Refueling is spectacular, a show of big balls and real teamwork which is an integral part of Indycars, WEC and Nascar. Technology to fill race cars rapidly with highly combustible liquid, very quickly, is almost failure-proof these days.

Audi fuel stop

Nevertheless the safety card is bandied about by the nay-sayers which in turn has lately prompted vigorous re-use of the Benetton bonfire that engulfed Jos Verstappen during his pitstop at the 1994 German Grand Prix.

Now this annoys me because that fire was caused not by unsafe equipment being used to refuel F1 cars at that time, but rather by deliberate tampering of the fuel rig by Benetton to seek an advantage during pitstops.

After an FIA led investigation at the Benetton factory it was found that the team, led then by Flavio Briatore, was found to have been using an illegal fuel valve without a fuel filter that allowed fuel into the car 12.5% faster than a legal fuel valve. Which translated to a chunk of time on track.

Ironically fuel stops had been re-introduced that year to spice up the show as dwindling TV figures were a concern to the powers that be. They banned it again in 2010.

2015 NASCAR Xfinity Series fuel stop

Don’t get me wrong refueling adds an extra element of danger to proceedings, but relatively acceptable considering the nature of the sport. And think of the strategy options that refueling will add to the race weekend.

No more fully fuel laden cars circultaing half a dozen seconds off their qualifying pace in the early stages of a race – instead a myriad of endless and intriguing possibilities for drivers and engineers to try outsmart their rivals. It would rock big time in my book.

Perhaps the only justifiable excuse is the expense of it all, namely the rigs and related equipment. But then is it really such a big expense for teams relative to the entire budget of a race weekend? Or a season for that matter.

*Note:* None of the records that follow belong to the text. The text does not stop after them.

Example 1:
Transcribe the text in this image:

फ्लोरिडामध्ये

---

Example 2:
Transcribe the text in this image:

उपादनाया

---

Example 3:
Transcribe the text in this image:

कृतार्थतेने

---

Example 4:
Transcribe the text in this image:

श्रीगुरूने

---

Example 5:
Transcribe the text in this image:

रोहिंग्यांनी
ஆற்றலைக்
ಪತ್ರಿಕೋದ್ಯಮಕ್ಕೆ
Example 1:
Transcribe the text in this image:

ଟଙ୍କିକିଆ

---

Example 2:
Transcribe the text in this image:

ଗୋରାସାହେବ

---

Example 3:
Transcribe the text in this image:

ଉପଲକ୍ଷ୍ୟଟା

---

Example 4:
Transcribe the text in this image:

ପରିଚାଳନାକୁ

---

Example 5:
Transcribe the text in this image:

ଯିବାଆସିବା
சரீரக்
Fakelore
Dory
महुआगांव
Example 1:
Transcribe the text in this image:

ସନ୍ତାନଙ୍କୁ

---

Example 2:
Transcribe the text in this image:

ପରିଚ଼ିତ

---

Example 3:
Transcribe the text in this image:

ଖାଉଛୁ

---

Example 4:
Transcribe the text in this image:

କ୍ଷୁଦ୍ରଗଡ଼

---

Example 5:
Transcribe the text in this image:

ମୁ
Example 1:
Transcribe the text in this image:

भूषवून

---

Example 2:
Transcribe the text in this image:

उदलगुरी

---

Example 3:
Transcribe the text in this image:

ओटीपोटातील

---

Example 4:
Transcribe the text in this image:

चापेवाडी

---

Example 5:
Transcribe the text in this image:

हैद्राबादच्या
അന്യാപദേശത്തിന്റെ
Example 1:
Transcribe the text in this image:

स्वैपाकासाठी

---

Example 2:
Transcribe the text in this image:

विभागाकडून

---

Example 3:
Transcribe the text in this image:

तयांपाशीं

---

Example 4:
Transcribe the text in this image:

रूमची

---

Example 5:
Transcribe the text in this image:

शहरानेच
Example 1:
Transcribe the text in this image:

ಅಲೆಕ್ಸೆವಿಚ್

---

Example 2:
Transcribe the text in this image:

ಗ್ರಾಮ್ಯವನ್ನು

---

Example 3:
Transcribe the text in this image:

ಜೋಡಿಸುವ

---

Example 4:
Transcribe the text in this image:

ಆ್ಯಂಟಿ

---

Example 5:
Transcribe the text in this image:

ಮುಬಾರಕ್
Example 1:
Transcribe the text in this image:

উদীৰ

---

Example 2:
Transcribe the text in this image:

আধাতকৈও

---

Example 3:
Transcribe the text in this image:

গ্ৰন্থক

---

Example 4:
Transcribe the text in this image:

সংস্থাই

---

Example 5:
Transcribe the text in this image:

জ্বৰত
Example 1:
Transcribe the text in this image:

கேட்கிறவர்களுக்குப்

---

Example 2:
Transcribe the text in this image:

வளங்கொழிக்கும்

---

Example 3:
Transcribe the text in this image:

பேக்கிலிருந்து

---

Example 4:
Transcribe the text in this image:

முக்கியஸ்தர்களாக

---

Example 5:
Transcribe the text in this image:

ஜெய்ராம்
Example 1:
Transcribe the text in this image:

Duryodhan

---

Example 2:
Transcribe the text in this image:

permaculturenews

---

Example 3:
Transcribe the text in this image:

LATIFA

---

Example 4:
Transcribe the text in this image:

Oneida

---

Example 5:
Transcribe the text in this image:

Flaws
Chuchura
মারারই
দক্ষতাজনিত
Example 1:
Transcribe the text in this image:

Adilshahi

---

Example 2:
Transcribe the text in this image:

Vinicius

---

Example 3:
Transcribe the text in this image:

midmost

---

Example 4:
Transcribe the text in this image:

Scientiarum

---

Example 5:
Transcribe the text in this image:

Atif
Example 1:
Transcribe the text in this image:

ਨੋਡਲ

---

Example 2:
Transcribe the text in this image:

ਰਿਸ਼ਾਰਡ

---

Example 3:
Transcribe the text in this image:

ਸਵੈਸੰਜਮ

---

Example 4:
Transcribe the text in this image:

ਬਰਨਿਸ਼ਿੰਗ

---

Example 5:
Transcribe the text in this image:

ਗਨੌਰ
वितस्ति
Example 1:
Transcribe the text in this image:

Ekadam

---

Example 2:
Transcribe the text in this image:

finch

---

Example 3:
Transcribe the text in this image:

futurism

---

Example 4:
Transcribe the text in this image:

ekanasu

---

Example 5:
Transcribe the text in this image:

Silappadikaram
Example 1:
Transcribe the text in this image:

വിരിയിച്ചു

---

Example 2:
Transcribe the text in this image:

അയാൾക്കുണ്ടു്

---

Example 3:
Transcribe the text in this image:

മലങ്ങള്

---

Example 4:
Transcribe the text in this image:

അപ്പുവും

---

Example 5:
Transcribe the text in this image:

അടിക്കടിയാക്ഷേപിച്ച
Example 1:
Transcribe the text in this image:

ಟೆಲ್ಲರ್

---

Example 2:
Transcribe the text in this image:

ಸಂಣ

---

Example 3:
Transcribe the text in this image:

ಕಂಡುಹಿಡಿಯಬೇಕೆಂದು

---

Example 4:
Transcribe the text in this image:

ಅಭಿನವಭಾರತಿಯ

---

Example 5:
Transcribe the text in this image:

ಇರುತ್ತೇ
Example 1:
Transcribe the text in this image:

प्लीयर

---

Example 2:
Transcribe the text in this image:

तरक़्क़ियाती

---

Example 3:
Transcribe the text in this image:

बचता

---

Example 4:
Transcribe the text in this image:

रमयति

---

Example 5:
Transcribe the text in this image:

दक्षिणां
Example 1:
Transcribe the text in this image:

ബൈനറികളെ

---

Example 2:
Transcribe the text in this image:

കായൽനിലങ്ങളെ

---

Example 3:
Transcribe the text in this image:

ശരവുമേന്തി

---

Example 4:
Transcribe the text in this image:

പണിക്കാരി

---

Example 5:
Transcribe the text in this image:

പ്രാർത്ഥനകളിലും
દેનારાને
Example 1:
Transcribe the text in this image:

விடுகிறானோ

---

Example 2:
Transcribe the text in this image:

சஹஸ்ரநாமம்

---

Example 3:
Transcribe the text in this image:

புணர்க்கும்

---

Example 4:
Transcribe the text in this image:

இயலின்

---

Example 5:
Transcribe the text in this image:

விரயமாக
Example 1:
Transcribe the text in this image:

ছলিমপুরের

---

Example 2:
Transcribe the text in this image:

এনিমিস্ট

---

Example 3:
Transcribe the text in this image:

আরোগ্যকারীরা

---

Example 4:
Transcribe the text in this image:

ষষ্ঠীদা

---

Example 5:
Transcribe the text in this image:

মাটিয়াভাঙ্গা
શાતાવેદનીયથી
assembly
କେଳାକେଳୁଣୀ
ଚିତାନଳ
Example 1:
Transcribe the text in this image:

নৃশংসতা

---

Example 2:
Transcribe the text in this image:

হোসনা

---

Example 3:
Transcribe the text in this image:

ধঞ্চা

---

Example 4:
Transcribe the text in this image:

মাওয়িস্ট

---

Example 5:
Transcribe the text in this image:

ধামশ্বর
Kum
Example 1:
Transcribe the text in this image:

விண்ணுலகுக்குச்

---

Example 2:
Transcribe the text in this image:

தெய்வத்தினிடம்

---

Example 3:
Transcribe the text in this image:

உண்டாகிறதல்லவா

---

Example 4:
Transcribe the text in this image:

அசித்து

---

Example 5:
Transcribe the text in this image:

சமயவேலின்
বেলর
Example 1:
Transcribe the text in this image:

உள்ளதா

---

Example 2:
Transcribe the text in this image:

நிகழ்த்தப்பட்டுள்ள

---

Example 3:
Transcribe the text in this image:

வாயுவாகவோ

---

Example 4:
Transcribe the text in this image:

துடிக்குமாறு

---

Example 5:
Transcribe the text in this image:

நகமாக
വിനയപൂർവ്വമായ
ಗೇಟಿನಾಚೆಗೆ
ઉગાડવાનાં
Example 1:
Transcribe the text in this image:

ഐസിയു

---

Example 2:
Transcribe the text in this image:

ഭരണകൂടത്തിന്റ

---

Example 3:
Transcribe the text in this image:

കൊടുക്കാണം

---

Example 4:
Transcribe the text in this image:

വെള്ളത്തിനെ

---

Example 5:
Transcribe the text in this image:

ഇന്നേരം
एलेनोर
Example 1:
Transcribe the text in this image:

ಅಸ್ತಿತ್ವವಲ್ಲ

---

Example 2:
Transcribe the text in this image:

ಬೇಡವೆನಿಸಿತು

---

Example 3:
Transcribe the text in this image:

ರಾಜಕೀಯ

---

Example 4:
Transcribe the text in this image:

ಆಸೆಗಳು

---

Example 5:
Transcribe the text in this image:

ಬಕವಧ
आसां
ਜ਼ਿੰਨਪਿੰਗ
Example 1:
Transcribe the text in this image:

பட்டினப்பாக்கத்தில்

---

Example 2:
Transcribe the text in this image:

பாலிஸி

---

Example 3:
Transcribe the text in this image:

I don’t buy the cost excuse, but then I am not forking out for over-priced canapes, clothing freebies, rent-a-celeb fees, entertaining shady fake investors and all those grand prix weekend essentials expenses – so what do I know?

ferrari-pitstop-f1 fuel

Also cause for thought is the fact that Mercedes boss Toto Wolff is chief lobbyist for refueling not to return. Now his team ain’t cash strapped is it? So why would he be so vehment in his crusade to have the idea shelved? Could it be he fears his Keystone Cops-like crew will blunder too often? Makes me wonder…

In closing I share some maths (at which I suck) for you to consider:

  • Hamilton’s winning time in Canada was 1 hour and 31 minutes which is an average time of 1:30 per lap. Notably for the first 52 laps he did not dip below 1:18 having started with 100kg fuel and his single pitstop time was 23.708 (pit-in to pit-out).
  • In a refueling scenario, with three stops with him starting with 25kg fuel, Hamilton would be good for lap times in the 1:15 zone, add to that the three stops of a highly conservative 30 seconds (giving extra time for refuel at say 12 KGs per second) would have resulted in a race time of around 1 hour and 30 minutes at an average time of 1:28 per lap. I rest my case.

I am sure cleverer guys will disprove my primitive calculations, but at least the whole exercise is food for thought and interesting even if you, like me, are not into maths.

But throw into that some teams opting for two stops, others one stopping and others even pushing the envelope with four stops. This opens up an intriguing element to every race weekend which is not fake and contrived.

So bring on Formula 1 refueling irrespective of what Toto and his gang of supporters have to say.